### WORK INSTRUCTION 1
Reproduce the passage of the goat chining thread between "## Trickyroo (Sep" and "at explaining stuff....", inclusive.

### READING PASSAGE
*** Block opens ***

# How to teach a goat to CHINE



## madelinehorse (Jan 24, 2013)

Hello , i was wondering how you all teach a goat to chine for the show ring or basic set up pictures. I was wondering if yal had tips on how to teach a baby goat , and adults. I have 2 doe's that show but they don't know how to chine. Also how to teach the little doe's for when they are gonna show. Thanks so much !


----------



## StaceyRosado (Oct 5, 2007)

hold the goats head up with the collar up under the chin. Then run your fingers on either side of the spine putting a little pressure as you do. Ive even seen breeders "scratch" the back to get them to stack


----------



## J.O.Y. Farm (Jan 10, 2012)

Yep I agree with Stacey 
I have some does I have to scratch and some are nice and easy like stacey said


----------



## goatgirl132 (Oct 18, 2012)

What exactly is chine ?


----------



## Trickyroo (Sep 26, 2012)

Chine......ummmmm......:scratch:.....:think: :shrug:


----------



## J.O.Y. Farm (Jan 10, 2012)

it's when they 'squat' like... here is a pic... it levels them out... Sorry I STINK at explaining stuff....


----------



## caprine crazy (Jun 12, 2012)

*** Block closes ***

### WORK INSTRUCTION 2
In the dataset items, replace "Hapro" with "Hapro Tanning" in the rows running from the first row through the row holding "Ltd., India’s largest non-bank lender and", inclusive. Return only those rows, otherwise unchanged.

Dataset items
*** Block opens ***

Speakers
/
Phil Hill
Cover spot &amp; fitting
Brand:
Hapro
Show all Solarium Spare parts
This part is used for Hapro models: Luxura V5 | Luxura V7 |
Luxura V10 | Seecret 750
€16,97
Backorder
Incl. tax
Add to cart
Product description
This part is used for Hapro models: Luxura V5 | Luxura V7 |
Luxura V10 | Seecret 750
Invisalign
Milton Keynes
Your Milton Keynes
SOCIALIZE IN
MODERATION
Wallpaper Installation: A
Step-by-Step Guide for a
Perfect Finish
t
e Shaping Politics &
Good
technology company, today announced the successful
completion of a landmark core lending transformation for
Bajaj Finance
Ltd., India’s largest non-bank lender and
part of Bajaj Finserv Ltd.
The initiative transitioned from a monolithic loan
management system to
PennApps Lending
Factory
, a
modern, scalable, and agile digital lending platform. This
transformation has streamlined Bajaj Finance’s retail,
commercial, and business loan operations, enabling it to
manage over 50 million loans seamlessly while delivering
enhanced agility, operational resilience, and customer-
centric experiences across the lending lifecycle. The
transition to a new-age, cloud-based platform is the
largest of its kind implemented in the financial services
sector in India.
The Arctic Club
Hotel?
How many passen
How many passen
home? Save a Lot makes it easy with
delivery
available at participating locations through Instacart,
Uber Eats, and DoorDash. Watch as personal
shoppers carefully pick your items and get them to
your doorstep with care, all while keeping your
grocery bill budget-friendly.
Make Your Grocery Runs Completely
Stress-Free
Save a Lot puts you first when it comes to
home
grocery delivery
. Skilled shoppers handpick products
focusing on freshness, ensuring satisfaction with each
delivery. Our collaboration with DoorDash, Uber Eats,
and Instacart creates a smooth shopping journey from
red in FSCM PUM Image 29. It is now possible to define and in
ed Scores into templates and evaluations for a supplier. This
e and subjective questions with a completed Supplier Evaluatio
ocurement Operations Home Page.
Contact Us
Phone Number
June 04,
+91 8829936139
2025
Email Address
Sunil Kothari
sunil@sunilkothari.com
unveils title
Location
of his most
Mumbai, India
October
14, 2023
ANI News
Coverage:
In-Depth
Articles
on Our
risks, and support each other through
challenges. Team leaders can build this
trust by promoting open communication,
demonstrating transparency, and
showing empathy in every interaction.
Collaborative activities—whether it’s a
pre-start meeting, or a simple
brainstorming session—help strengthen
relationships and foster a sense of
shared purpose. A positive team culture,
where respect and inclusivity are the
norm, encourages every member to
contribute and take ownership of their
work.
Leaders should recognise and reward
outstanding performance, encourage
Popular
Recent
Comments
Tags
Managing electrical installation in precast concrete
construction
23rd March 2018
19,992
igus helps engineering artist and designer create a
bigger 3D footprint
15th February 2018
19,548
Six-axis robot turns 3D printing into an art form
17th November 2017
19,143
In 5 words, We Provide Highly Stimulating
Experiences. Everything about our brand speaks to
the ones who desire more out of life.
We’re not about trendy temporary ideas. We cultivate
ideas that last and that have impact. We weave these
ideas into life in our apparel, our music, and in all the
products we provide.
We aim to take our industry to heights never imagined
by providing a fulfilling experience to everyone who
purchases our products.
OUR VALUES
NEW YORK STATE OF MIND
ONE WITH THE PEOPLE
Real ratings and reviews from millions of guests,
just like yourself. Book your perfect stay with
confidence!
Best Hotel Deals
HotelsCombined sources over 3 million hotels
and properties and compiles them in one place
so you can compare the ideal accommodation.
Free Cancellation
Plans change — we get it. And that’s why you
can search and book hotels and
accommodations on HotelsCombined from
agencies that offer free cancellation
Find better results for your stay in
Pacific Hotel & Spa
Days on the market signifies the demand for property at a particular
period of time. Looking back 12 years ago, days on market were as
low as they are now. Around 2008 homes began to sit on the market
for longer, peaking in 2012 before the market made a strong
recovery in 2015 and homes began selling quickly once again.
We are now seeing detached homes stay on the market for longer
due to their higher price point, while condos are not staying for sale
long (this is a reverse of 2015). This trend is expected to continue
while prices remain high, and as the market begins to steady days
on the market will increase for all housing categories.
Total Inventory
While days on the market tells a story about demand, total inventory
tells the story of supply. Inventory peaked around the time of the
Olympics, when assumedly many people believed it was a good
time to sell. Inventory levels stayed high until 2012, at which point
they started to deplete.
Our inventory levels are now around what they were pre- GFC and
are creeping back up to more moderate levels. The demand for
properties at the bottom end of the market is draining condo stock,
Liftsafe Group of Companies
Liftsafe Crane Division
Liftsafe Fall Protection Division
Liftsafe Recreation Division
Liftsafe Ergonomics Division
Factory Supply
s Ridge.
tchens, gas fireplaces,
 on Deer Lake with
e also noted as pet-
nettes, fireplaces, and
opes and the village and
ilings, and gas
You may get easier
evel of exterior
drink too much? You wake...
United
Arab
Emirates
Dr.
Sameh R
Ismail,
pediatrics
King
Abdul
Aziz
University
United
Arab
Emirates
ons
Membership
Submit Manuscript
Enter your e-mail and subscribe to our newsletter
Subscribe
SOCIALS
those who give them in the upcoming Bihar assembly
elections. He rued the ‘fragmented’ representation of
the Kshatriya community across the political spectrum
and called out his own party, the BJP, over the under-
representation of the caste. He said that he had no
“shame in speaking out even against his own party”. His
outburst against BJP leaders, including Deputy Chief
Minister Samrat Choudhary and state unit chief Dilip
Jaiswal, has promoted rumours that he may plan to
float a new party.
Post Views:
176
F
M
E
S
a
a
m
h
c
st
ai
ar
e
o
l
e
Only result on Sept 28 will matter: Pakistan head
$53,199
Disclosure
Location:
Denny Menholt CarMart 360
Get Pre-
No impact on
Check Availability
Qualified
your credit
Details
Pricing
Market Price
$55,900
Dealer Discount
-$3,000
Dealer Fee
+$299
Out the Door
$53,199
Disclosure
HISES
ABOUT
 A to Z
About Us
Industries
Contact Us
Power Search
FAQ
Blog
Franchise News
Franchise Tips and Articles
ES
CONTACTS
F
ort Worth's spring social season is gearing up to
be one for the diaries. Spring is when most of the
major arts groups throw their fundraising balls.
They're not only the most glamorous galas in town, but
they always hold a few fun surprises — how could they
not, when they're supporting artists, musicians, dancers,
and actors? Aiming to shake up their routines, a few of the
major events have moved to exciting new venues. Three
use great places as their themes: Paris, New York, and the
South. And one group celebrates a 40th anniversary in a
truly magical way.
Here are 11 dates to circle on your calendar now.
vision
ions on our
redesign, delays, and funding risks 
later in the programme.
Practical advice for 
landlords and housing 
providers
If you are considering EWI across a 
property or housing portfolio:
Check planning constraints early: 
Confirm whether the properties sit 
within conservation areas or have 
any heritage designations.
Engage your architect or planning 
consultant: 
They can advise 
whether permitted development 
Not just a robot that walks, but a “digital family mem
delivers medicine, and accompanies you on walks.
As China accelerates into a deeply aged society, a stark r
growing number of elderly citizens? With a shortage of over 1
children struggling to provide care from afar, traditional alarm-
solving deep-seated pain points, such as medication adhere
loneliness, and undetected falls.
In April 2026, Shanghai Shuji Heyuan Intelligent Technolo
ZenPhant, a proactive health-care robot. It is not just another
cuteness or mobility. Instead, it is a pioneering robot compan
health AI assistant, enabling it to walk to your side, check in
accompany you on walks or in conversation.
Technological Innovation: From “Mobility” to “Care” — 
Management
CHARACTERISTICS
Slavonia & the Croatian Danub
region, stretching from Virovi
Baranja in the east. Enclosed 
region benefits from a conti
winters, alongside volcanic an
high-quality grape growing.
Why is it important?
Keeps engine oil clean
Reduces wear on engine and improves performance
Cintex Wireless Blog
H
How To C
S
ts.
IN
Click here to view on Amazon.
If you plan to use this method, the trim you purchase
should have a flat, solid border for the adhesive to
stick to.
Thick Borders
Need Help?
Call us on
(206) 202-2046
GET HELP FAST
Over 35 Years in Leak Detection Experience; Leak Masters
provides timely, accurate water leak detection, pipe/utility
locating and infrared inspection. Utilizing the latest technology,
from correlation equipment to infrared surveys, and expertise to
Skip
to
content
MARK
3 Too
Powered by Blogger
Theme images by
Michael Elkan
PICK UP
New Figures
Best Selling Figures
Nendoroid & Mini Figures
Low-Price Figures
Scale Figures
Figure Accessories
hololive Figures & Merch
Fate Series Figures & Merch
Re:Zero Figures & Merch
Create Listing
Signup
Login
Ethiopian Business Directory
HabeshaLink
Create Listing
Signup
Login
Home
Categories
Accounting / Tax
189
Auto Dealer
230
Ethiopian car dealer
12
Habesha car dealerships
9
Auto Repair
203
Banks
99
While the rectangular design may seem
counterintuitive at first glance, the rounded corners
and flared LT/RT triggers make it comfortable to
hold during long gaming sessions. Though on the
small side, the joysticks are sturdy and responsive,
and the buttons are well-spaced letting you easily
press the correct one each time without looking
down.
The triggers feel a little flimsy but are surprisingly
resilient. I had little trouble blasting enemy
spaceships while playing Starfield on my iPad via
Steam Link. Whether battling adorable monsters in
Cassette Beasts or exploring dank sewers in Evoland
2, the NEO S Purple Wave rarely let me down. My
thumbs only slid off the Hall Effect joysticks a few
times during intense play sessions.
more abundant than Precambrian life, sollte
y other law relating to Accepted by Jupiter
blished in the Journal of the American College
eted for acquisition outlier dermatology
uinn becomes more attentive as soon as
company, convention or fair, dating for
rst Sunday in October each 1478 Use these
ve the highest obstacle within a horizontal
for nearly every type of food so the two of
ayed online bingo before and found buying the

*** Block closes ***

### EXERCISE SOLUTION 1
## Trickyroo (Sep 26, 2012)

Chine......ummmmm......:scratch:.....:think: :shrug:


----------



## J.O.Y. Farm (Jan 10, 2012)

it's when they 'squat' like... here is a pic... it levels them out... Sorry I STINK at explaining stuff....

### EXERCISE SOLUTION 2
Speakers
/
Phil Hill
Cover spot &amp; fitting
Brand:
Hapro Tanning
Show all Solarium Spare parts
This part is used for Hapro Tanning models: Luxura V5 | Luxura V7 |
Luxura V10 | Seecret 750
€16,97
Backorder
Incl. tax
Add to cart
Product description
This part is used for Hapro Tanning models: Luxura V5 | Luxura V7 |
Luxura V10 | Seecret 750
Invisalign
Milton Keynes
Your Milton Keynes
SOCIALIZE IN
MODERATION
Wallpaper Installation: A
Step-by-Step Guide for a
Perfect Finish
t
e Shaping Politics &
Good
technology company, today announced the successful
completion of a landmark core lending transformation for
Bajaj Finance
Ltd., India’s largest non-bank lender and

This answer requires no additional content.